Destiny of the Republic” by Candice Millard is subtitled, “A Tale of Madness, Medicine and the Murder of A President.” In this American Library Association Notable book, Millard tells the story of President James Garfield, who was elected in 1880 and died in 1881.

Some readers may recall Millard as the author of “The River of Doubt” which was a One Book One Lincoln finalist a few years ago. That focused on an episode in the life of Theodore Roosevelt. She excels at writing history as story.

Millard opens this story with a prologue that introduces us right away to Charlies Guiteau. Guiteau survived a collision between two steamships in 1880. His own survival when others died led him to believe that he was saved for an important purpose, and when that belief combined with his mental illness, it twisted itself into his intention to kill President Garfield.

Chapter One picks up at the United States’ Centennial Exhibition in 1876, where James Garfield, a congressman, strolls the grounds with his family. Millard uses this event to introduce two key angles that will be highlighted when Garfield is shot–the work of Inventor, Alexander Graham Bell, and pioneering work regarding antiseptic procedures in surgery.

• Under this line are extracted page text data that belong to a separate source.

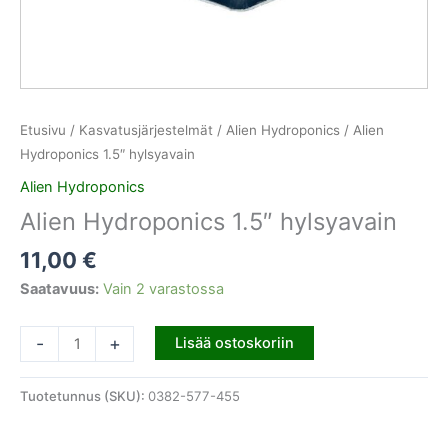
Etusivu
/
Kasvatusjärjestelmät
/
Alien Hydroponics
/ Alien
Hydroponics 1.5″ hylsyavain
Alien Hydroponics
Alien Hydroponics 1.5″ hylsyavain
11,00
€
Saatavuus:
Vain 2 varastossa
-
+
Lisää ostoskoriin
Tuotetunnus (SKU):
0382-577-455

Millard spends enough time with Garfield’s remarkable rise from poverty to presidency to set the context of the time, and to tell the parallel story of Guiteau’s descent. The events following the shooting take up a good deal of the book, yet she doesn’t lose the narrative’s momentum.

I appreciated how much I learned in the course of this book. This takes several forms. The sense of the United States shortly after the Civil War, the personalities engaged in politics, the dirtiness of the politics, and the lack of cleanliness as it impacted Garfield, are staying with me.

This may not be the book for serious students of American history, but for readers who have a general interest in the time and who are unfamiliar with James Garfield, Millard unrolls a fine story. I’ll recommend it both to those with that interest in American history, and also to fiction readers who are willing to try nonfiction “when it reads like a story.”